Joff Wild

The potentially catastrophic effects of the Alice v CLS Supreme Court decision on the patent holdings of the US’s biggest technology companies are laid bare by the IAM blog today. Research undertaken by IP data company ktMINE on behalf of the blog reveals that tens of thousands of assets owned by the likes of IBM, Microsoft, Apple, Oracle, Google and Cisco could be threatened by the judgment, which was handed down in June and has since led to a series of software patent rights being overturned by lower courts. Should this trend continue, then our research reveals that it may have a significant impact on companies that employ huge numbers of Americans and spend billions of dollars on R&D.

In light of the Alice decision and the warnings that this could effectively end many types of software patent protection in the US, we thought it would be interesting to look at the patent portfolios of the US’s biggest technology players, as well as some of their counterparts from overseas and several large NPEs, to see what percentage of their holdings might be affected. We got in touch with ktMINE CEO David Jarczyk and asked if his firm could help; David said they could and put his team of number crunchers to work.

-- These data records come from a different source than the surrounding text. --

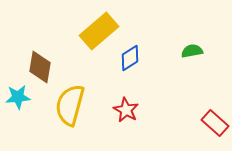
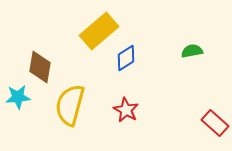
blue diamond: moved 4 px left
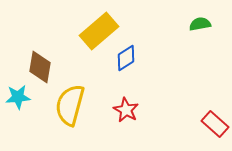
green semicircle: moved 8 px right, 27 px up
red rectangle: moved 1 px down
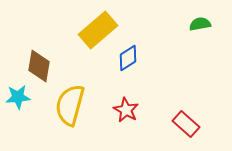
yellow rectangle: moved 1 px left, 1 px up
blue diamond: moved 2 px right
brown diamond: moved 1 px left, 1 px up
red rectangle: moved 29 px left
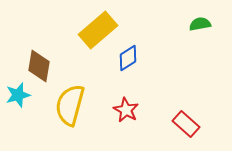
cyan star: moved 2 px up; rotated 10 degrees counterclockwise
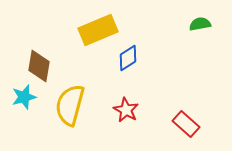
yellow rectangle: rotated 18 degrees clockwise
cyan star: moved 6 px right, 2 px down
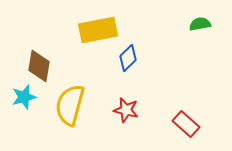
yellow rectangle: rotated 12 degrees clockwise
blue diamond: rotated 12 degrees counterclockwise
red star: rotated 15 degrees counterclockwise
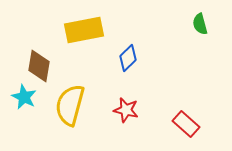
green semicircle: rotated 95 degrees counterclockwise
yellow rectangle: moved 14 px left
cyan star: rotated 30 degrees counterclockwise
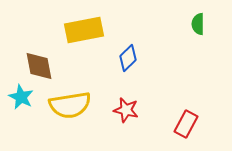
green semicircle: moved 2 px left; rotated 15 degrees clockwise
brown diamond: rotated 20 degrees counterclockwise
cyan star: moved 3 px left
yellow semicircle: rotated 114 degrees counterclockwise
red rectangle: rotated 76 degrees clockwise
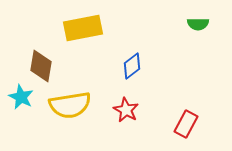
green semicircle: rotated 90 degrees counterclockwise
yellow rectangle: moved 1 px left, 2 px up
blue diamond: moved 4 px right, 8 px down; rotated 8 degrees clockwise
brown diamond: moved 2 px right; rotated 20 degrees clockwise
red star: rotated 15 degrees clockwise
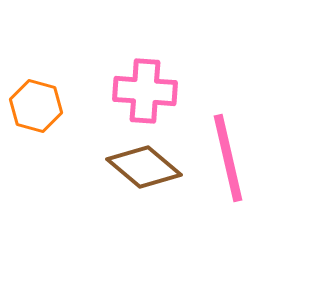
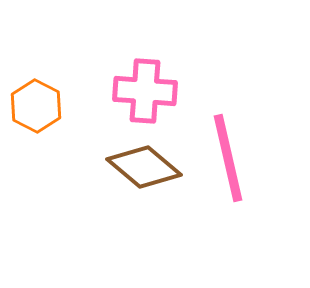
orange hexagon: rotated 12 degrees clockwise
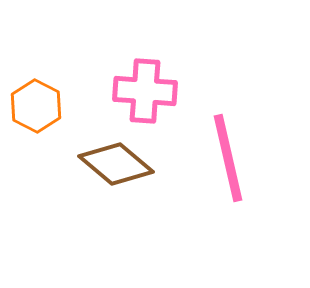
brown diamond: moved 28 px left, 3 px up
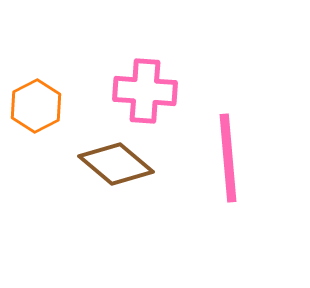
orange hexagon: rotated 6 degrees clockwise
pink line: rotated 8 degrees clockwise
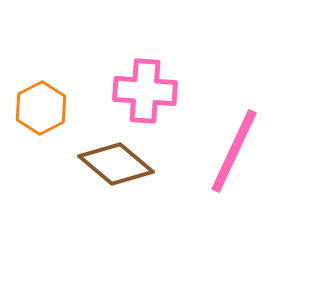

The results they came up with were stunning, and for many of the businesses looked at potentially very frightening indeed. For example, according to ktMINE 49% of all IBM’s US patent holdings could be affected by the Alice decision, as could 58% of Google’s, 55% of Microsoft’s and a whopping 76% of Oracle’s. In descending order, the impact list reads as follows:

  1. Oracle – 76% of patent portfolio potentially affected by Alice v CLS

  2. Google - 58%

  3. Microsoft – 55%

  4. IBM – 49%

  5. Cisco Systems – 38%

  6. Apple – 34%

  7. Hewlett-Packard – 31%

  8. Rockstar – 31%

  9. Intel – 29%

  10. Round Rock Research – 26%

  11. Alcatel-Lucent – 25%

  12. Intellectual Ventures – 24%

  13. Honeywell International – 18%

  14. Nokia – 16%

  15. Texas Instruments – 16%

  16. Ericsson – 15%

  17. Qualcomm – 15%

  18. Micron Technology – 14%

  19. Xerox – 12%

  20. Panasonic – 10%

  21. InterDigital – 9%

  22. Samsung – 9%

  23. GE – 8%

  24. Philips – 7%

  25. AT&T – 6%

You can see the full results of ktMINE’s work here.

Of course, it is important to remember that ktMINE’s findings are indicative only and that no individual patents were looked at during the research process; while being potentially affected by Alice does not automatically imply either invalidity or unenforceability. That said, the figures are stark – my back of the envelope calculations are that among just the 25 entities that we asked ktMINE to look at over 120,000 patents may be under threat. That’s a very big number and will be much bigger still if the holdings of all US patent owners are included.  

Reporting of the Alice case has mainly been based on the impact it may have on NPEs and it is clear from the figures we publish today that the likes of IV, Rockstar and Round Rock should be concerned – but the decision goes way beyond that. We are talking here about major US corporations facing up to the possible loss of vitally important strategic assets; and, as an article published on IP Watchdog yesterday discussed, this may have knock-on disclosure and value write-off implications. It would be an unwise publicly-traded tech company in the US that is not currently doing a full audit of its patent portfolio to assess where it stands in this post-Alice world.

What our research also emphasises is the need for further clarity from the courts – and perhaps Congress – on software patent protection in the US. Right now, everyone is operating in something of a fog. But given what is stake that is not a sustainable position. Should courts continue to take a hard line against software patent rights, I’d expect many of the tech big guns to get pretty vocal about this. Some – such as Google and Cisco – may not be too exercised by recent developments, whatever it may mean to the portfolios they own; but I doubt the likes of IBM, Microsoft, Apple and Oracle will be as relaxed - their business models are very different. Given the resources that such businesses can throw at a problem, what this may end with sooner rather than later is some scaling back of the most negative consequences of Alice for software patent owners. Who knows, perhaps even the Supreme Court may take an early opportunity to do something about the havoc and confusion that it has unleashed. What we know now is that the stakes are very high indeed.